Johnathan Rice
www.musicOMH.com
@ 100 Club, London, 14 July 2005
The girl in the loo at the 100 Club said Johnathan Rice wasn’t usually like this. “I have seen him three times this month and he was really funny.” The girl next to her sighed, “But he is a poet… and he is good looking.” Whatever – as they say on the OC where Rice’s So Sweet scored a big hit with audiences – tonight One Little Indian’s baby-faced saviour of alt.rock was in no mood for laughing, not that the girls out front in blonde highlights and halter tops cared.
Rice has been given the Hollywood OK: soundtracked on Six Feet Under as well as the OC, he is to star (as Roy Orbison) in the Johnny Cash biopic Walk the Line with Joaquin Phoenix. His first album, Trouble is Real, has led to comparisons with Ryan Adams, Bob Dylan, Nick Drake and Gram Parsons. He obviously enjoys the comparisons – what 22-year-old wouldn’t? He finished the set face turned to heaven, eyes screwed shut and hands clasped in front, a denim clad choir boy singing Parsons’ classic Hickory Wind.

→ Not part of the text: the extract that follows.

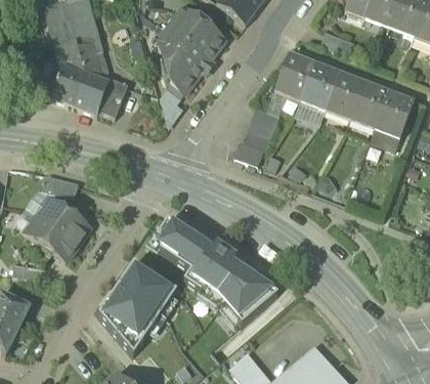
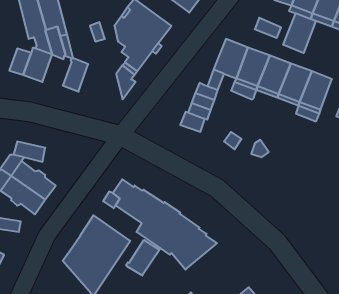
building: none -> [283,13,316,53]
building: [75,73,109,113] -> none
building: none -> [126,240,160,276]

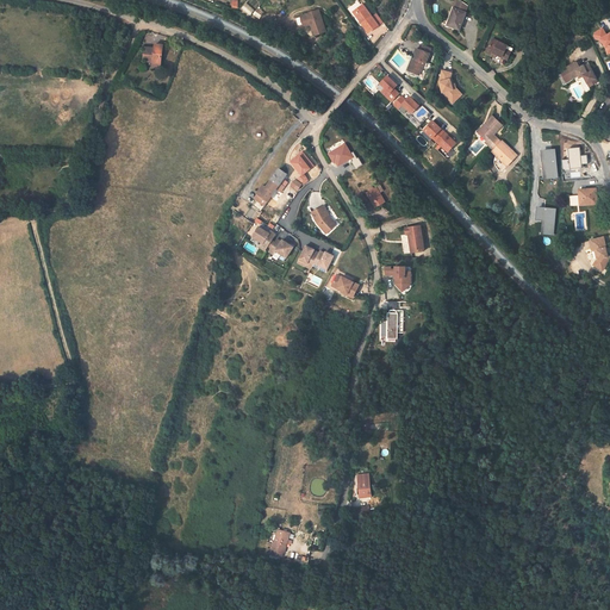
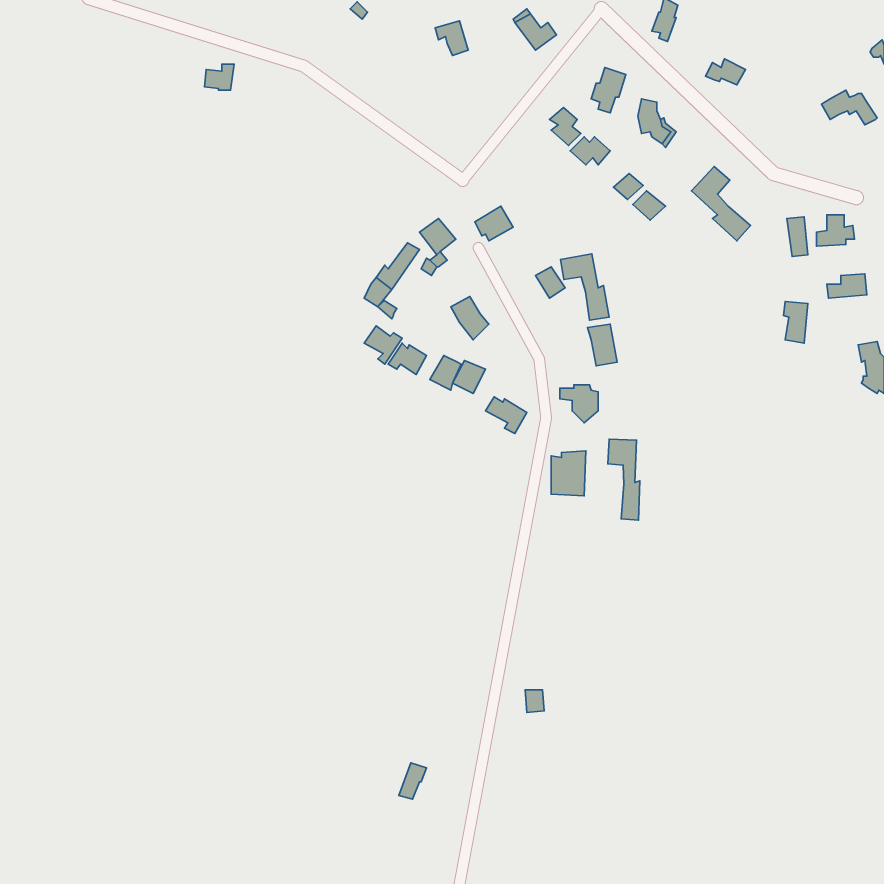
building: none -> [561,254,609,320]
building: none -> [608,439,640,520]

Rice’s banter was less angelic. “Shut up!” he screamed towards the bar, where the punters failed to appreciate a stripped down set that provided a perfect showcase for his prematurely aged voice and earnest lyrics. Before a powerful unplugged rendition of Mother’s Son, he sarkily asked: “Is it okay with you guys if I sing a song?” This seems a point lost on increasingly noisy London audiences: you go to gigs to listen, not to chatter to friends about how good looking the singer is, or your new mobile phone.

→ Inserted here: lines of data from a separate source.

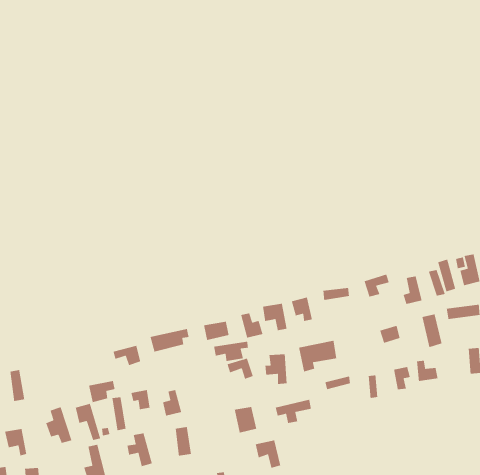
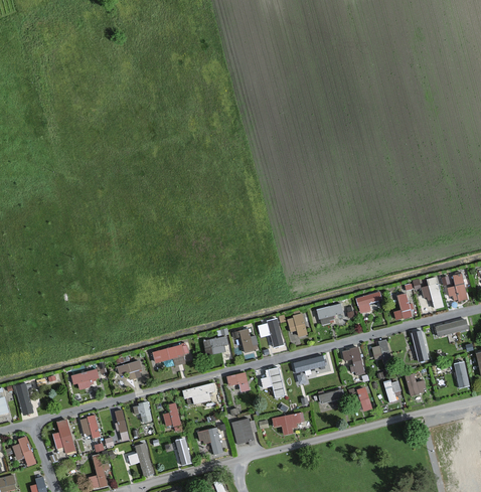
building: none -> [340,347,364,376]
building: [213,341,249,362] -> [181,384,215,404]
building: [88,380,115,403] -> [72,369,99,391]
building: [255,439,281,469] -> [198,428,223,456]

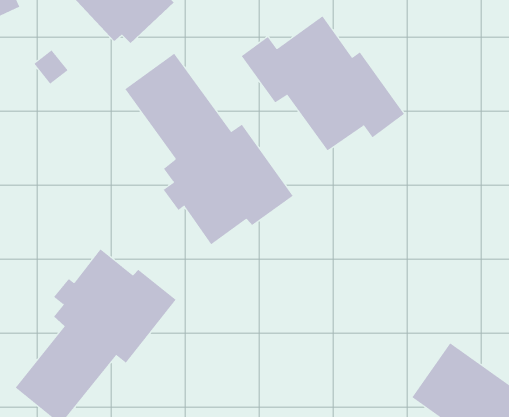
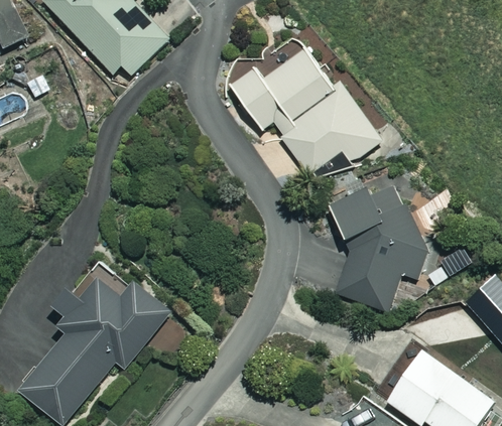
building: [125,53,293,245] -> none
building: none -> [329,178,425,309]

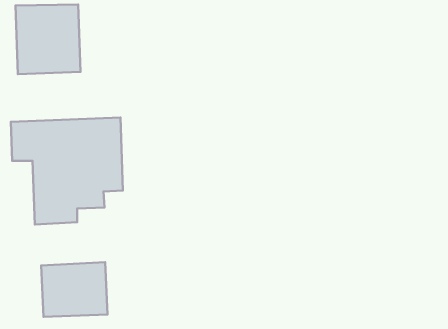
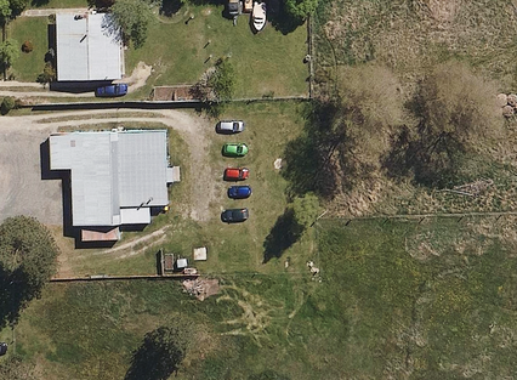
building: [41,262,107,317] -> none

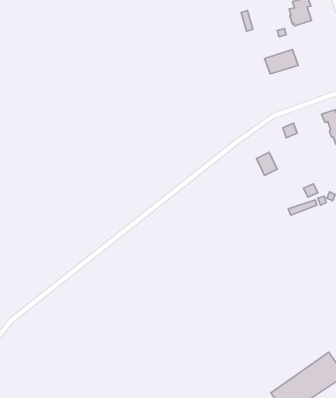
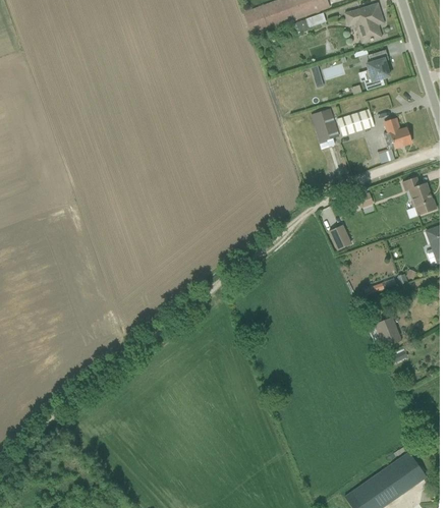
building: none -> [312,108,340,146]
building: none -> [379,118,412,163]
building: none -> [369,316,403,350]

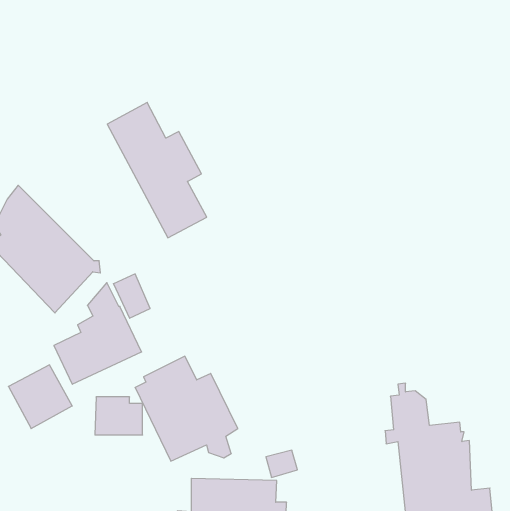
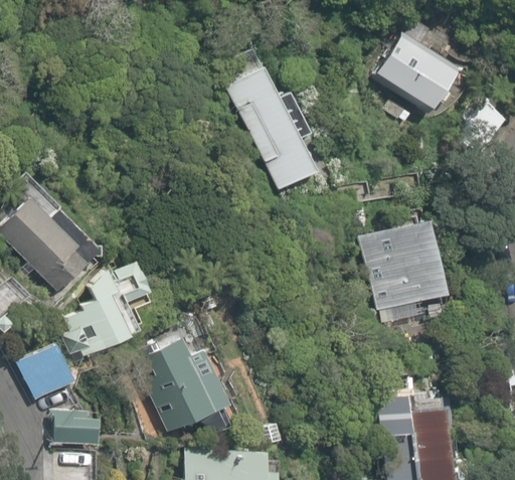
building: none -> [378,35,458,111]
building: [107,102,207,238] -> [226,67,319,193]
building: none -> [355,221,446,316]
building: [95,397,143,435] -> [54,411,99,446]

If they had shut up they would have heard a singer whose ambitious lyricism belies his age and whose sombre mood reflected a sad day in London – earlier many of us had gathered in silence to remember the city’s heart being ripped open by bombers. He kicked off with the eloquently defiant City of Fire. The darkness lifted as his band Death Valley joined in for the gospel Put Me In You Holy Water, prompting the guy next to me to ask, “Is he religious?”
Well, there is something of God and Jesus about the Glasgow-raised Virginian that made me think it wasn’t just remembrance of things past that left him so downbeat. Like the God Squad, he takes himself too seriously. After Holy Water the mood headed downhill as he ran through the album from Mid-November to I Wouldn’t Miss It For The World. Only on So Sweet did the tempo move upbeat, raising a cheer from the OC fans seated front row.

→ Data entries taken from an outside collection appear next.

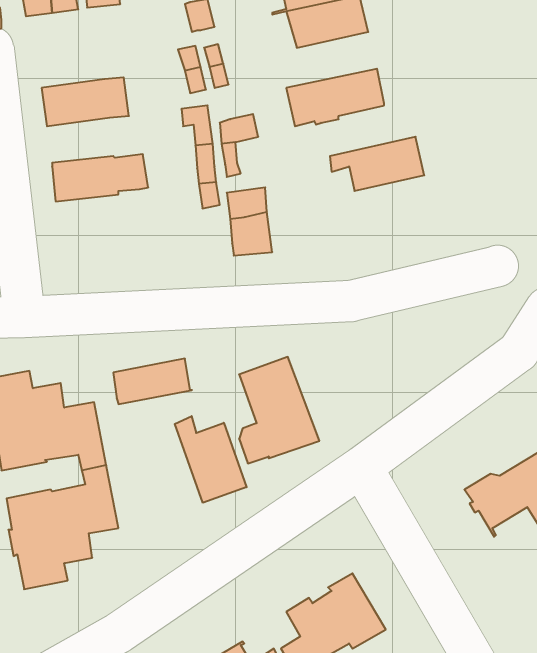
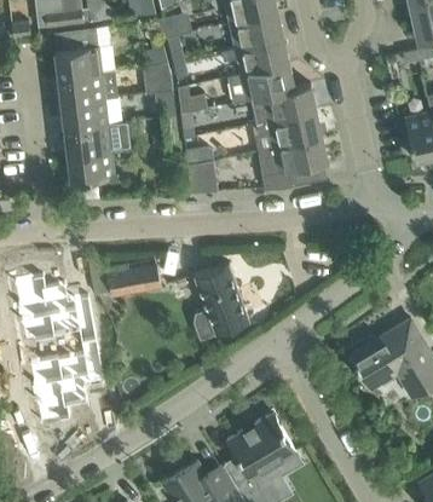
building: none -> [52,28,114,77]
building: none -> [220,39,289,77]
building: none -> [250,85,316,125]
building: none -> [60,98,106,129]
building: none -> [261,138,327,189]
building: none -> [67,151,114,200]
building: [175,416,247,503] -> none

But it was a short-lived fillip in a set constantly in danger of drifting into solipsism and lacking differentiation, which is why he failed to silence those around the bar. Rice has presence, is pretty and precociously talented, but on the evidence of this set, rather than the word of the girl in the loo, he needs to let go of the angst and allow himself to have a good time now and again if he is to keep the audience from losing interest.